EXERCISE: Print every line of text in all of the records word for word and in order, leaving out the pictures.

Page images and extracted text
■ ■ ■ ■

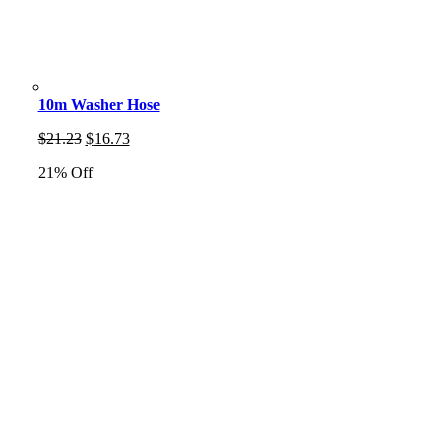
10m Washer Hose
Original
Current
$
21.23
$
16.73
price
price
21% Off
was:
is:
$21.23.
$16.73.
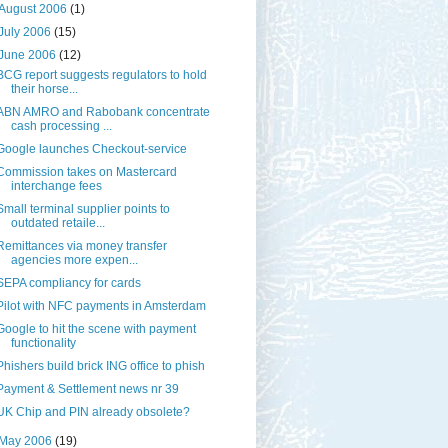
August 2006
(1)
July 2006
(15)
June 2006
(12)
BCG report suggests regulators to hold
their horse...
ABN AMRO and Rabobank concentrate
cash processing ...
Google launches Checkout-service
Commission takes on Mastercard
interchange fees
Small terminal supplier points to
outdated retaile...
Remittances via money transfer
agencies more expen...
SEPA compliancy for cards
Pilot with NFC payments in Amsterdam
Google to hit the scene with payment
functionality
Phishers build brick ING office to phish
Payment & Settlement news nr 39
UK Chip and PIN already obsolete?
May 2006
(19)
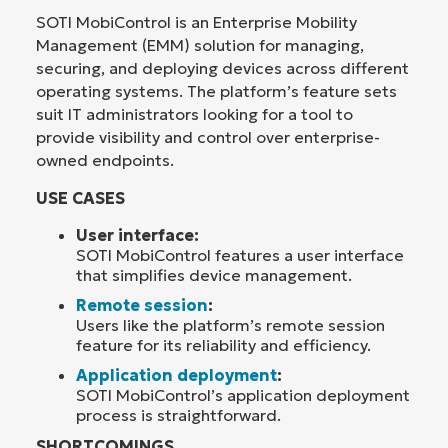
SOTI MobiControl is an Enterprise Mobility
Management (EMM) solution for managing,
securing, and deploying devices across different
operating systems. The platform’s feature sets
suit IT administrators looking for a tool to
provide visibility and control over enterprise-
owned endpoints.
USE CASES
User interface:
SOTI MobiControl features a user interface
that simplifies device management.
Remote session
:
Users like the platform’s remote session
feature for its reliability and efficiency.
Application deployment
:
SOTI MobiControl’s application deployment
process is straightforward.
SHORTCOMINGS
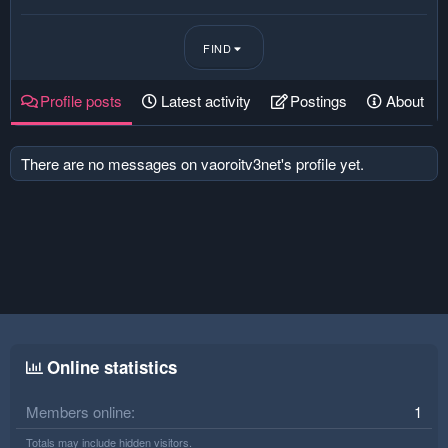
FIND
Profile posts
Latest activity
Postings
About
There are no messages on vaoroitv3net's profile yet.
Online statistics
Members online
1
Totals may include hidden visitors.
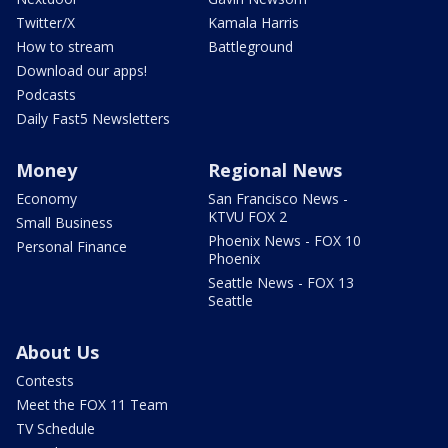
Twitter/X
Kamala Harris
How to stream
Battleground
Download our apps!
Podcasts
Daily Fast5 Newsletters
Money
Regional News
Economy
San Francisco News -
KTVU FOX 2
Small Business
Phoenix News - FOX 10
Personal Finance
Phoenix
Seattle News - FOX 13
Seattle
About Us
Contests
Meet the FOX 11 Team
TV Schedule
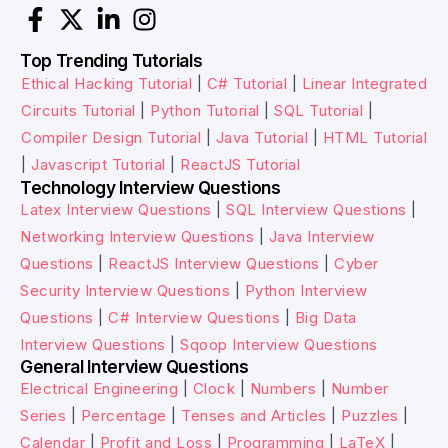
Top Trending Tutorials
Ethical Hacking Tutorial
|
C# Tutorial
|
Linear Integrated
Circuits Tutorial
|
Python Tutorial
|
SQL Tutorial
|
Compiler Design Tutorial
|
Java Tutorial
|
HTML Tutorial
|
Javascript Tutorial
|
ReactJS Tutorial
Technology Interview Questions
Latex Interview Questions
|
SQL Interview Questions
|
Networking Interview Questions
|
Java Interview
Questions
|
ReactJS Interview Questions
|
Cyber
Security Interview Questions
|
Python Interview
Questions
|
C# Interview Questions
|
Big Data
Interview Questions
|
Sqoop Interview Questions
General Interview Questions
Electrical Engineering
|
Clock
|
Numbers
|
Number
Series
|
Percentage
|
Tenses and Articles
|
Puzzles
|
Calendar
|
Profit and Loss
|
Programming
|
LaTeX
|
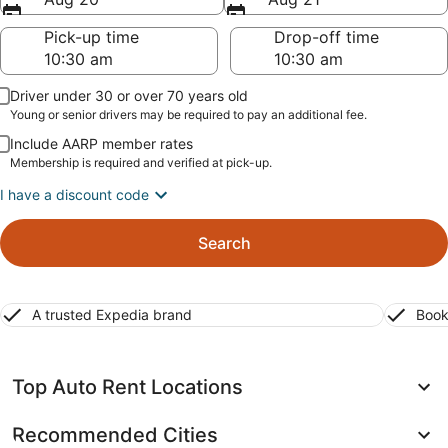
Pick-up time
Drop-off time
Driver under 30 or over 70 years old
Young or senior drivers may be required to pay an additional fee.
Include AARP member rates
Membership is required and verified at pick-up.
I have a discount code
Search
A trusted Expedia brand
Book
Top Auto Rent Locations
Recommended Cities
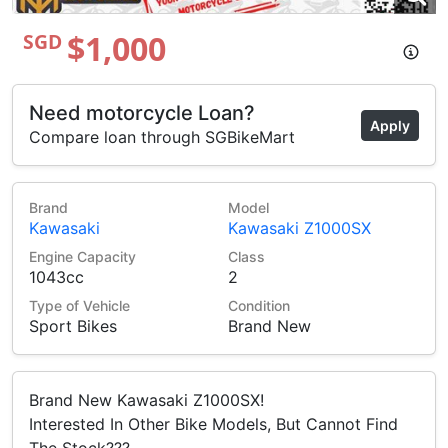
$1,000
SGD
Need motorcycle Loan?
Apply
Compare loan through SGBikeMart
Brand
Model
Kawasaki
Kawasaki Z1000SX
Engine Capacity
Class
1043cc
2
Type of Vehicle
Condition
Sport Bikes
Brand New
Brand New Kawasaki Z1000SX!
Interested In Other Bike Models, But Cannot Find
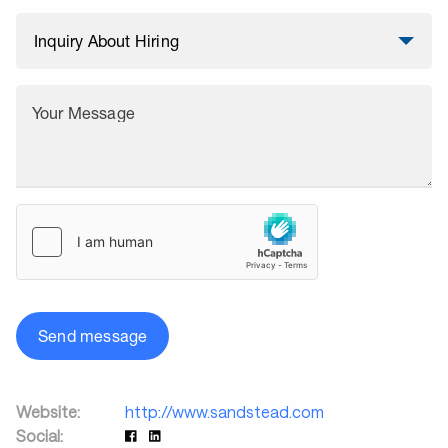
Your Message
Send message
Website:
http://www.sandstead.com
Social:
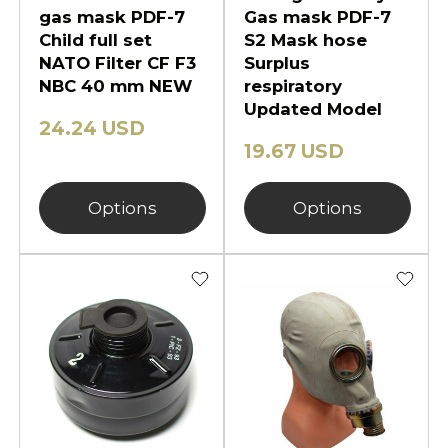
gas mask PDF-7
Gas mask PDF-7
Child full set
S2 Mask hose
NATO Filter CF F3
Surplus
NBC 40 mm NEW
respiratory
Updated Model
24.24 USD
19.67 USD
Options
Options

■ ■ ■ ■

WRITTEN SOLUTION:
10m Washer Hose
Original
Current
$
21.23
$
16.73
price
price
21% Off
was:
is:
$21.23.
$16.73.
August 2006
(1)
July 2006
(15)
June 2006
(12)
BCG report suggests regulators to hold
their horse...
ABN AMRO and Rabobank concentrate
cash processing ...
Google launches Checkout-service
Commission takes on Mastercard
interchange fees
Small terminal supplier points to
outdated retaile...
Remittances via money transfer
agencies more expen...
SEPA compliancy for cards
Pilot with NFC payments in Amsterdam
Google to hit the scene with payment
functionality
Phishers build brick ING office to phish
Payment & Settlement news nr 39
UK Chip and PIN already obsolete?
May 2006
(19)
SOTI MobiControl is an Enterprise Mobility
Management (EMM) solution for managing,
securing, and deploying devices across different
operating systems. The platform’s feature sets
suit IT administrators looking for a tool to
provide visibility and control over enterprise-
owned endpoints.
USE CASES
User interface:
SOTI MobiControl features a user interface
that simplifies device management.
Remote session
:
Users like the platform’s remote session
feature for its reliability and efficiency.
Application deployment
:
SOTI MobiControl’s application deployment
process is straightforward.
SHORTCOMINGS
FIND
Profile posts
Latest activity
Postings
About
There are no messages on vaoroitv3net's profile yet.
Online statistics
Members online
1
Totals may include hidden visitors.
Twitter/X
Kamala Harris
How to stream
Battleground
Download our apps!
Podcasts
Daily Fast5 Newsletters
Money
Regional News
Economy
San Francisco News -
KTVU FOX 2
Small Business
Phoenix News - FOX 10
Personal Finance
Phoenix
Seattle News - FOX 13
Seattle
About Us
Contests
Meet the FOX 11 Team
TV Schedule
Top Trending Tutorials
Ethical Hacking Tutorial
|
C# Tutorial
|
Linear Integrated
Circuits Tutorial
|
Python Tutorial
|
SQL Tutorial
|
Compiler Design Tutorial
|
Java Tutorial
|
HTML Tutorial
|
Javascript Tutorial
|
ReactJS Tutorial
Technology Interview Questions
Latex Interview Questions
|
SQL Interview Questions
|
Networking Interview Questions
|
Java Interview
Questions
|
ReactJS Interview Questions
|
Cyber
Security Interview Questions
|
Python Interview
Questions
|
C# Interview Questions
|
Big Data
Interview Questions
|
Sqoop Interview Questions
General Interview Questions
Electrical Engineering
|
Clock
|
Numbers
|
Number
Series
|
Percentage
|
Tenses and Articles
|
Puzzles
|
Calendar
|
Profit and Loss
|
Programming
|
LaTeX
|
Pick-up time
Drop-off time
Driver under 30 or over 70 years old
Young or senior drivers may be required to pay an additional fee.
Include AARP member rates
Membership is required and verified at pick-up.
I have a discount code
Search
A trusted Expedia brand
Book
Top Auto Rent Locations
Recommended Cities
$1,000
SGD
Need motorcycle Loan?
Apply
Compare loan through SGBikeMart
Brand
Model
Kawasaki
Kawasaki Z1000SX
Engine Capacity
Class
1043cc
2
Type of Vehicle
Condition
Sport Bikes
Brand New
Brand New Kawasaki Z1000SX!
Interested In Other Bike Models, But Cannot Find
Your Message
Send message
Website:
http://www.sandstead.com
Social:
gas mask PDF-7
Gas mask PDF-7
Child full set
S2 Mask hose
NATO Filter CF F3
Surplus
NBC 40 mm NEW
respiratory
Updated Model
24.24 USD
19.67 USD
Options
Options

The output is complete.